Not everyone who seeks asylum gets it. There are judicial hearings, just as in the U.S.
The EU has been talking for a while about developing a common immigration policy. Some countries are more restrictive than others. Over the past decade, Germany and other countries have started initiatives designed to attract high-skilled workers, notably in information technology.
In 2007, the EU created the “Blue Card,” which is designed to attract top talent in part by making it easier for them to move from job to job and country to country. Member states are supposed to have implementing legislation in place by June. But the efforts to attract top talent have thus far met with minimal success.
And on the other hand, even before the current influx, Greece was working on a fence to block migrants from coming over from Turkey.
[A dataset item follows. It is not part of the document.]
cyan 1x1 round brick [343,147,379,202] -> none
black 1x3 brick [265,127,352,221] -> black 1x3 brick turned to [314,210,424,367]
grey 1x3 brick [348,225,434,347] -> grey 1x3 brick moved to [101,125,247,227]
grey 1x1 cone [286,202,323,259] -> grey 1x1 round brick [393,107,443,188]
Spain and Italy had agreements with African nations to limit immigrant traffic across the Mediterranean.
EU nations are channeling aid through organizations, such as the International Organization for Migration, with resources on the ground at places like the Tunisia-Libya border.
“The Europeans announced an increase in the aid package to Tunisia to buy the problem away from their shores,” says Conley of CSIS.
Economic Or Political Refugees?
Because the arc stretching across North Africa to Yemen remains far from stable, the relatively small number of refugees seeking safe harbor in Europe is bound to grow.
Many of those who have arrived at Lampedusa thus far hail from third countries. Some are workers from places like Bangladesh who had been abandoned by their employers and are seeking any way out.
The shape of the refugee debate in Europe may turn largely on the question of whether those coming from North Africa are truly political refugees with reason to fear for their lives, or economic migrants seeking better opportunities.
Tunisians have no reason to apply for asylum, says Patrick Weil, a senior research fellow at the Sorbonne.
“People belonging to the former regime are still in power,” he says. “I don’t see anyone risking their lives for ideas.”
Libyan Refugees: Testing The West
But things may be different when it comes to those fleeing Libya, Weil says. If Moammar Gadhafi remains in power, many Libyan refugees will be at risk of execution if they are sent back, and so they will be granted asylum, he predicts.
“As long as it’s a humanitarian situation, European populations will be accepting,” says Elizabeth Collett, European policy fellow with the Migration Policy Institute, a think tank. “If they think it’s economic immigrants taking advantage of the situation, that would be different.”
Political refugees coming from North Africa will present a different profile from that of traditional Muslim immigrants to Europe, says Irene Bloemraad, a sociologist at the University of California, Berkeley.
According to a World Bank report, 46.9 percent of immigrants from North Africa and the Middle East in Europe are considered to have “low skills.”
These new political refugees are more likely to be professional or members of the middle class, Bloemraad says. They also have risked their lives for a widely hailed cause, which will put to the test “the knee-jerk anti-Muslim reactions that you’ve seen over the last 10 years,” she adds.
“The people in Libya are embracing what the West sees as their values — democracy and lack of repression,” she says. “Making the Muslim ‘alien’ is going to be much more difficult.”